On a side note, I am pleased to have known Dr. Schwabe whom I found soft-spoken, charming, gentle, and erudite. He kindly agreed to speak on food prejudices for a speakers’ series I arranged at the University of Pennsylvania in 2002 where he held the audience in the very palm of his hand. He died in 2006 and is missed.


Calvin W. Schwabe (1979)
Unmentionable Cuisine
476 pages (paperback)
University Press of Virginia
ISBN: 0813911621
$24.50

6 comments:

  1. I've had the opportunity to eat gazelle, wildebeest, and zebra - tasty.

    ReplyDelete
  2. You're three up on me. Donkey wasn't bad, but horse was vile. Up in the Belgian hinterlands one Autumn, I ordered a horse steak while out with a friend. I knew it was horse. I knew it was a steak. I was not, however, prepared for the sheer size of it. At least a kilo, it was also almost three fingers thick. I ate what I could (I was hungry after all) but memories of the horrible sweetness of the meat makes me recoil even to this day. On the other hand, if someone said "Man, that's not how you prepare horse, THIS is how," I'd at least listen and probably go for round two.

    ReplyDelete
  3. Hmm, interesting list to consider.

    I've had goat, suckling pig, boar, suckling boar, eels, octopus, raw oysters, alligator, venison (elk and deer), bison, ostrich, horse (unknowingly: it was bresaola), wildebeest, gazelle, frog, snails, mutton, catfish, some pretty weird looking shellfish, different kinds of fish eggs, foie gras, pigeon, quail...hmm, I think that mostly covers it.

    And yet, I wasn't comfortable upon discovering I'd consumed horse.

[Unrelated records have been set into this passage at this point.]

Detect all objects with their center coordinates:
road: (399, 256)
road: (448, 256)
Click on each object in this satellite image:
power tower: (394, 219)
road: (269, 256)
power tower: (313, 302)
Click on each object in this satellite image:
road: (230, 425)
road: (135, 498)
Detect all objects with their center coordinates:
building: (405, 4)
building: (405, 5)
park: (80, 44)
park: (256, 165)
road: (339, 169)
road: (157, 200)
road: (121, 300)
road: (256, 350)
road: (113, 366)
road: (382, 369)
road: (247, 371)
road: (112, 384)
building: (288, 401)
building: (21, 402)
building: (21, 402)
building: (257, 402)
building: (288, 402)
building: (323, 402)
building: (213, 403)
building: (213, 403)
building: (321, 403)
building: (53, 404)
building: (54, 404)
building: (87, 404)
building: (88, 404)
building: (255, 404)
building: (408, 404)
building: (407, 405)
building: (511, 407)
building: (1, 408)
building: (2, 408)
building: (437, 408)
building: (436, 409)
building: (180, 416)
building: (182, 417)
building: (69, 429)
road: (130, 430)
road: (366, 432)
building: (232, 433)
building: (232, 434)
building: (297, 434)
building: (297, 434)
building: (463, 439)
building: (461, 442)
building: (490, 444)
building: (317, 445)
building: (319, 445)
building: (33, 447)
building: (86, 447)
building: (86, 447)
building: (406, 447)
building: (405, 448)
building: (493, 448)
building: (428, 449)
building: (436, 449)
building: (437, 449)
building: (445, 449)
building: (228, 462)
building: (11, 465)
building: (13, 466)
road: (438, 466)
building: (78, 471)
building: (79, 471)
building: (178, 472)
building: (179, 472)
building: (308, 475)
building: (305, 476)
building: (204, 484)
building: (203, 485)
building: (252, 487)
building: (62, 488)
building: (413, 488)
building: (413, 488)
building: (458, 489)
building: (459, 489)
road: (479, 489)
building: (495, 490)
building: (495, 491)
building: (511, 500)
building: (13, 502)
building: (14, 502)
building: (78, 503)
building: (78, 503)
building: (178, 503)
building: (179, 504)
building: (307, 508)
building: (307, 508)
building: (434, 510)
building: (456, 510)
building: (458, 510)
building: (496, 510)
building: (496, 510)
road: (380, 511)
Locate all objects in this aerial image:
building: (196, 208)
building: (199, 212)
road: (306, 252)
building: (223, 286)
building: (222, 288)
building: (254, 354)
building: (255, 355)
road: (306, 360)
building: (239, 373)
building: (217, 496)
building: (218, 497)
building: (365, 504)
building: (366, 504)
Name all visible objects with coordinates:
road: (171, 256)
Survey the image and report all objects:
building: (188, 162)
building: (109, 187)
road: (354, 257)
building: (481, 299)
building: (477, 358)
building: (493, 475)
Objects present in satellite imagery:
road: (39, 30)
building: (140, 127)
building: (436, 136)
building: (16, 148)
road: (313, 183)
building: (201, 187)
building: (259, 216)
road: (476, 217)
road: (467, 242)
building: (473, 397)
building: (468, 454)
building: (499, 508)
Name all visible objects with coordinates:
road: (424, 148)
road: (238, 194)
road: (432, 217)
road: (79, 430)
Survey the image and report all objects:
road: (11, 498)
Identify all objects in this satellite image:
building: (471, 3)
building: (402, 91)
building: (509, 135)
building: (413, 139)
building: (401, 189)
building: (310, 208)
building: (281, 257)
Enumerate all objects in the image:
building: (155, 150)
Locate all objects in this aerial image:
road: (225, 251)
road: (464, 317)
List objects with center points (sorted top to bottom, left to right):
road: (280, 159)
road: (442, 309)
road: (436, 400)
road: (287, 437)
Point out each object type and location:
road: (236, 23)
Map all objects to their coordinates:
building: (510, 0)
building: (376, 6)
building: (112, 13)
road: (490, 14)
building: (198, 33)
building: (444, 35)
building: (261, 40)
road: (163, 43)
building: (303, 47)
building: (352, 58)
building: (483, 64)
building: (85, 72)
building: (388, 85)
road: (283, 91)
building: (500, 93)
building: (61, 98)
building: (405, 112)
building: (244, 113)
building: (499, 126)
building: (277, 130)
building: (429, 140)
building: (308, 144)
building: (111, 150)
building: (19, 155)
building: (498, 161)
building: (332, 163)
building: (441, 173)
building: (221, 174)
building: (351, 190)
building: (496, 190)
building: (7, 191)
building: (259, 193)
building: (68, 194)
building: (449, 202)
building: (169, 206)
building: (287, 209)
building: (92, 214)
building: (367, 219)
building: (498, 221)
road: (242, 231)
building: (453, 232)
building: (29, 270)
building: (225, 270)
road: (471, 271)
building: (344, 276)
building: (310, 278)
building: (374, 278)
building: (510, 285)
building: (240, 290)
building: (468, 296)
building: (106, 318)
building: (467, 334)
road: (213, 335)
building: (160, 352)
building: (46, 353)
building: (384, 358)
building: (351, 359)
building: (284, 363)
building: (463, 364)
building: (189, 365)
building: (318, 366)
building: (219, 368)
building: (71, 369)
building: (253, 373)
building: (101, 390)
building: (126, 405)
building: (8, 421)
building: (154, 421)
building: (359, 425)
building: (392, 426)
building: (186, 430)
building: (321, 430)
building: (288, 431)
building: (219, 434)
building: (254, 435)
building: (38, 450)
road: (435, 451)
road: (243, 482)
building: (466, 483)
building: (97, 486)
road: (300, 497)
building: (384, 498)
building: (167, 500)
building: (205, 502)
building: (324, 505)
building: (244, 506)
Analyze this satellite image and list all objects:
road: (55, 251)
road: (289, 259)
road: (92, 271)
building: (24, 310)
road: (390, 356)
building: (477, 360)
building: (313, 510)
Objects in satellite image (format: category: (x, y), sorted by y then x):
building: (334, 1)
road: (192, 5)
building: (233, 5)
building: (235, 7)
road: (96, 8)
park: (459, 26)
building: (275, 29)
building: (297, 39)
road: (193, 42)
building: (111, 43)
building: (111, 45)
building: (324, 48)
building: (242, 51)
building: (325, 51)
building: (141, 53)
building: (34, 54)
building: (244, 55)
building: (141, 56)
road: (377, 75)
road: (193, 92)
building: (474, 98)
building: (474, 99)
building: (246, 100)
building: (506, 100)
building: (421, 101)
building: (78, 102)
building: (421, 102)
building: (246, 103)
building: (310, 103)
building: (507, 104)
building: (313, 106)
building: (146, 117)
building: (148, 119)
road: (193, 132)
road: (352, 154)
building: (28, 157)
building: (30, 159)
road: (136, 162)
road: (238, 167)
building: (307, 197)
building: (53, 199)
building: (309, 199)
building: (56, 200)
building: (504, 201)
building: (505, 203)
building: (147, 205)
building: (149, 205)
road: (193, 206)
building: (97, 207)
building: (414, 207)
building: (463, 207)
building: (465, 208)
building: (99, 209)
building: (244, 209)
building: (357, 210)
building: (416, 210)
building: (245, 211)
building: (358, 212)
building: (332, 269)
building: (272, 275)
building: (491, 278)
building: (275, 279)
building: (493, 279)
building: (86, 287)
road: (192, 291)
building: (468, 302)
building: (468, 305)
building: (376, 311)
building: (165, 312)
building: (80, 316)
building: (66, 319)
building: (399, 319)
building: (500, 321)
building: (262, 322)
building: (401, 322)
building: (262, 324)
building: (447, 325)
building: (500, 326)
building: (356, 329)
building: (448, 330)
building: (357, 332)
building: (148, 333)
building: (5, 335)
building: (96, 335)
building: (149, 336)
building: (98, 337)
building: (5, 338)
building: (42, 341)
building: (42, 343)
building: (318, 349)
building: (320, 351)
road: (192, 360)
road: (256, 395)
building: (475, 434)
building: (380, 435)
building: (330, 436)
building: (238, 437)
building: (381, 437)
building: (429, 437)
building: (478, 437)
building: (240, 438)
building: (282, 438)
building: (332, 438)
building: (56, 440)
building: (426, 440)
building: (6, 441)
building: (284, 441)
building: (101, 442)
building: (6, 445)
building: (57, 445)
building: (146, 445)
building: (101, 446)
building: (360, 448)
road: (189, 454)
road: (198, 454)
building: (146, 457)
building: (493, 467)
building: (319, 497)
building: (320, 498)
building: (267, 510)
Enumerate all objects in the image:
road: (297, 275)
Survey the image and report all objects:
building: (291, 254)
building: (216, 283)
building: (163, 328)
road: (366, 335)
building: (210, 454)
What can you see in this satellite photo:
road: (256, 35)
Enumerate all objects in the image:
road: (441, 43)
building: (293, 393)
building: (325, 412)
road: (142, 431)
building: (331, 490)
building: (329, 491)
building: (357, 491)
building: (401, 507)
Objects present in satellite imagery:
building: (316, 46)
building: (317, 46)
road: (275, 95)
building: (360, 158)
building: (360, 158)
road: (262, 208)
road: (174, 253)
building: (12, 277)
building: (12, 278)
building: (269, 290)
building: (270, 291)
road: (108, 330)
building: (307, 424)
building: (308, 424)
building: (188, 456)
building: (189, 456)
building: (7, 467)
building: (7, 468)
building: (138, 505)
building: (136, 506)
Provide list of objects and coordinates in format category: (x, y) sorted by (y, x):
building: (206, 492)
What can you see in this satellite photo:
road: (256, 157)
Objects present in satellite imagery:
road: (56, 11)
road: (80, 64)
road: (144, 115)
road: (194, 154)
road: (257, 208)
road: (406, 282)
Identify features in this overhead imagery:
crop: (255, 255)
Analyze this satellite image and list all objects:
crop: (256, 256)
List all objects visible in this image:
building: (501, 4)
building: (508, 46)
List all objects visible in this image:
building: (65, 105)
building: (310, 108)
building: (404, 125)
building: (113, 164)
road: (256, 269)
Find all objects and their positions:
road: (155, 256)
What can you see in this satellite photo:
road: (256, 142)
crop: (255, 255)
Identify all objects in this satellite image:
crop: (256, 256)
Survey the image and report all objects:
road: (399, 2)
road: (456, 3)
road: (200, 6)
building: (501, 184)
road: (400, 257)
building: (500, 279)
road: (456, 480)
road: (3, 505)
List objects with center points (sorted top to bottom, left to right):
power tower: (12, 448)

    I happen to know that in Vietnam, there are restaurants visited by a small but loyal (mostly male) segment of the population that specialize in dog, considered an expensive delicacy. The dogs are raised to be eaten, rather than one day Fluffy, next day on your plate. Regardless, it's another instance where I just don't think I'll be hungry enough to want that kind of flesh anytime soon. But then, I'm also a dog owner...

    ReplyDelete
  4. I'm not a dog owner these days, Tammy, though I had one as a kid and am considering another one. Not, of course, to eat, but as a proper animal companion. Had my eyes on French bulldogs ever since I saw one in Baltimore and thought it was the most adorable little monstronsity I'd ever laid my eyes on. That it turned out to be really sweet cinched it. I'll get one...one of these days.

    That's quite a list, by the way.

    ReplyDelete
  5. Interesting addendum to the topic at hand:
    http://www.cookingissues.com/2010/08/13/new-zoo-review-cooking-odd-meats/

    ReplyDelete
  6. It tastes a lot like duck.

    It's actually really good, too.

    I tend to agree that it's on par with eating a pig.